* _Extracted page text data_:
★ ★ ★ ★ ★ ★ ★
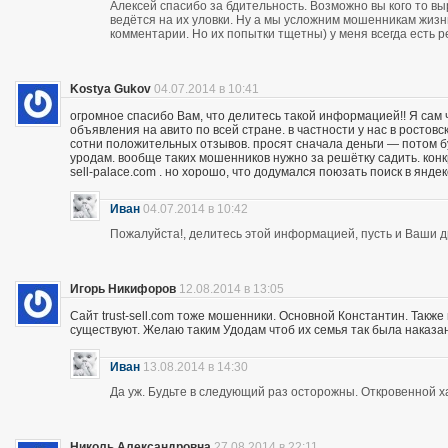
Алексей спасибо за бдительность. Возможно вы кого то вы
ведётся на их уловки. Ну а мы усложним мошенникам жизнь
комментарии. Но их попытки тщетны) у меня всегда есть р
Kostya Gukov
04.07.2014 в 10:41
огромное спасибо Вам, что делитесь такой информацией!! Я сам
объявления на авито по всей стране. в частности у нас в ростов
сотни положительных отзывов. просят сначала деньги — потом бу
уродам. вообще таких мошенников нужно за решётку садить. кон
sell-palace.com . но хорошо, что додумался поюзать поиск в янде
Иван
04.07.2014 в 10:42
Пожалуйста!, делитесь этой информацией, пусть и Ваши др
Игорь Никифоров
12.08.2014 в 13:05
Сайт trust-sell.com тоже мошенники. Основной Константин. Также
существуют. Желаю таким Удодам чтоб их семья так была наказан
Иван
13.08.2014 в 14:30
Да уж. Будьте в следующий раз осторожны. Откровенной х
Николь Александровна
27.08.2014 в 22:11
★ ★ ★ ★ ★ ★ ★
* _How to complete this task_:
For the string "спасибо", search the preceding data and copy every line that includes it.

* _Task result_:
Алексей спасибо за бдительность. Возможно вы кого то вы
огромное спасибо Вам, что делитесь такой информацией!! Я сам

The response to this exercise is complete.